Votre tâche: Traduisez en anglais cette phrase tirée de la critique du concert Ravel à Genève : « Pour ouvrir ses deux séries de concert ‘Symphonie’ et ‘Répertoire’, Jonathan Nott et l’Orchestre de la Suisse Romande présentent un programme entièrement consacré à Maurice Ravel. »

**** Texte présenté

A Genève, un ‘Daphnis et Chloé’ somptueux ! 

par
Nott

Pour ouvrir ses deux séries de concert ‘Symphonie’ et ‘Répertoire’, Jonathan Nott et l’Orchestre de la Suisse Romande présentent un programme entièrement consacré à Maurice Ravel. Pourrait rester en fond de tiroir ‘Frontispice’, pièce de deux minutes élaborée en 1918 pour deux pianos et une cinquième main sur trois portées ; sa polytonalité avec trois lignes mélodiques superposées sur fond chaotique déchiré par trois accords conclusifs est amplifiée par la transcription pour grand orchestre qu’en réalisa Pierre Boulez en 2007. Aussitôt finie, aussi vite oubliée !

********
**** Enregistrements extraits

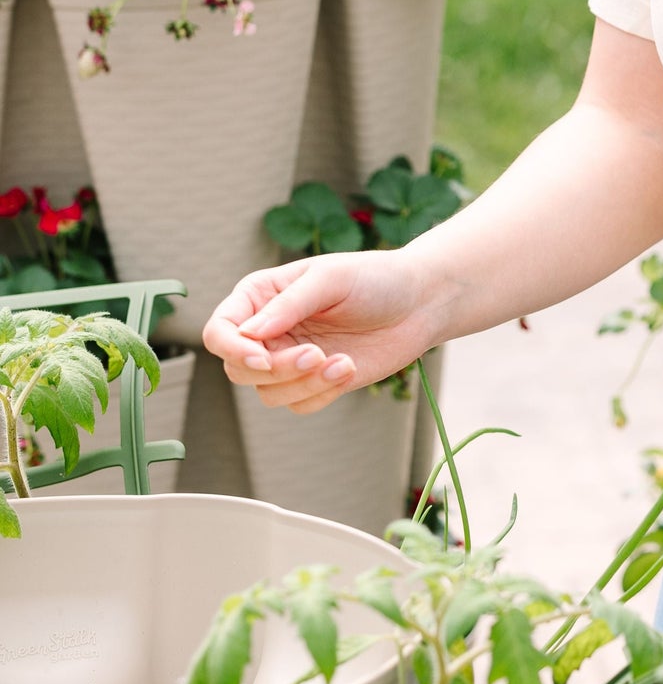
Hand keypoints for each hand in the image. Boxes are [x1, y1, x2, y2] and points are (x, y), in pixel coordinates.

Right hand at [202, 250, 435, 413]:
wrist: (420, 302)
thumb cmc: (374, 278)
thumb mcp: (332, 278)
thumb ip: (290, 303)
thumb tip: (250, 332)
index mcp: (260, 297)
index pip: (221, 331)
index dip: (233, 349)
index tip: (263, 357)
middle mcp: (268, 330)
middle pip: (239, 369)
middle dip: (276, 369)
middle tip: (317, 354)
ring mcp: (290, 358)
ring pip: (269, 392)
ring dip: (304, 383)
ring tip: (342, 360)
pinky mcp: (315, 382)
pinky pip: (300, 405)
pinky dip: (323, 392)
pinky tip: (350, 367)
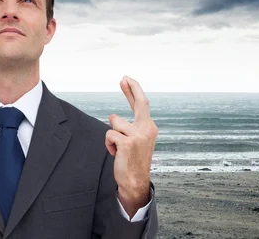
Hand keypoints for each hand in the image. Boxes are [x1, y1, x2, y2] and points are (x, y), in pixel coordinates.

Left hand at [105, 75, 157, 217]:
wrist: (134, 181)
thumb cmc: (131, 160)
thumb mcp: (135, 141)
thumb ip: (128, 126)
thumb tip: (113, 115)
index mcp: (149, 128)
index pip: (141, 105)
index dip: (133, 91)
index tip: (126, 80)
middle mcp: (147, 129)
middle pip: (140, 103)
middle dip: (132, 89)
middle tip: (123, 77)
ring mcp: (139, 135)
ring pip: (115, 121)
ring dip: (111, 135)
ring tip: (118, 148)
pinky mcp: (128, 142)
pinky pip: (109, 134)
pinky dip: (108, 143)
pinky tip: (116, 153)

********
**** Enregistrements extraits

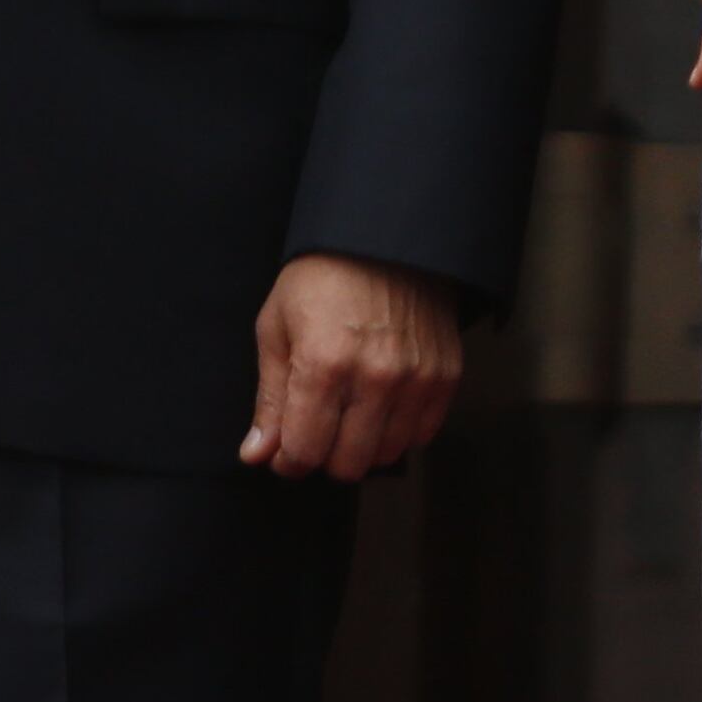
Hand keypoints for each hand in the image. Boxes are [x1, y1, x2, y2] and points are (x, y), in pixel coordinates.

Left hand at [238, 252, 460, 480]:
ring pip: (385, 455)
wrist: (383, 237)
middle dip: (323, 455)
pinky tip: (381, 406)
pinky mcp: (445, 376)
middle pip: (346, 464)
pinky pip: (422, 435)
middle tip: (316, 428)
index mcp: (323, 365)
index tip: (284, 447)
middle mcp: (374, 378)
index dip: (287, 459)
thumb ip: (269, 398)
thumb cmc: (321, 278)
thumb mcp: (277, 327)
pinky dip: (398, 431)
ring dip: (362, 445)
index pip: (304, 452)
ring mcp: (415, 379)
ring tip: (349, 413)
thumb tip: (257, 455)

********
**** Enregistrements extraits

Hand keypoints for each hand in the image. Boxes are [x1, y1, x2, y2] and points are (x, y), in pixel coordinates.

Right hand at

********

Résultat: To open their two concert series, 'Symphonie' and 'Répertoire', Jonathan Nott and the Orchestre de la Suisse Romande are presenting a program devoted entirely to Maurice Ravel.